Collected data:

▬▬▬

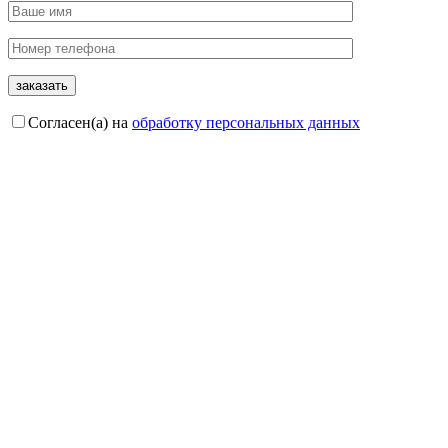
Согласен(а) на
обработку персональных данных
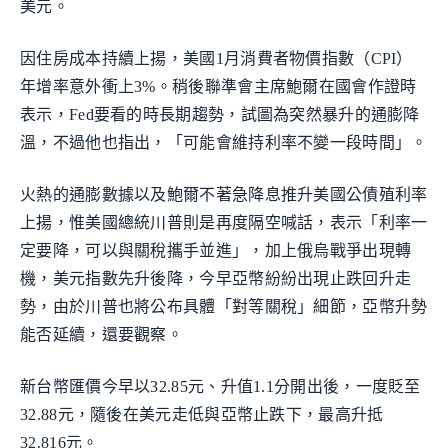
美元。
因住房成本持續上揚，美國1月消費者物價指數（CPI）
年增率意外衝上3%。稍後聯準會主席鮑爾在國會作證時
表示，Fed要看的時長期趨勢，試圖為突然暴升的通膨降
溫，不過他也指出，「可能會維持利率不變一段時間」。
火熱的通膨數據以及鮑爾不著急降息推升美國公債殖利率
上揚，惟美國總統川普則是再度隔空喊話，表示「利率一
定要降，可以與關稅攜手並進」，加上俄烏戰爭出現轉
機，美元指數先升後降，今早亞幣紛紛出現止跌回升走
勢，由於川普也將公布具體「對等關稅」細節，亞幣升勢
能否延續，還要觀察。
新台幣匯價今早以32.85元、升值1.1分開出後，一度貶至
32.88元，隨後在美元走低與亞幣止跌下，最高升抵
32.816元。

▬▬▬

■ **Directions for this task**
Each line from the one with "機，美元指數先升後降，今早亞幣紛紛出現止跌回升走" through the end of the records above should be written out exactly. No other line should appear.

■ **Solution for this exercise**
機，美元指數先升後降，今早亞幣紛紛出現止跌回升走
勢，由於川普也將公布具體「對等關稅」細節，亞幣升勢
能否延續，還要觀察。
新台幣匯價今早以32.85元、升值1.1分開出後，一度貶至
32.88元，隨後在美元走低與亞幣止跌下，最高升抵
32.816元。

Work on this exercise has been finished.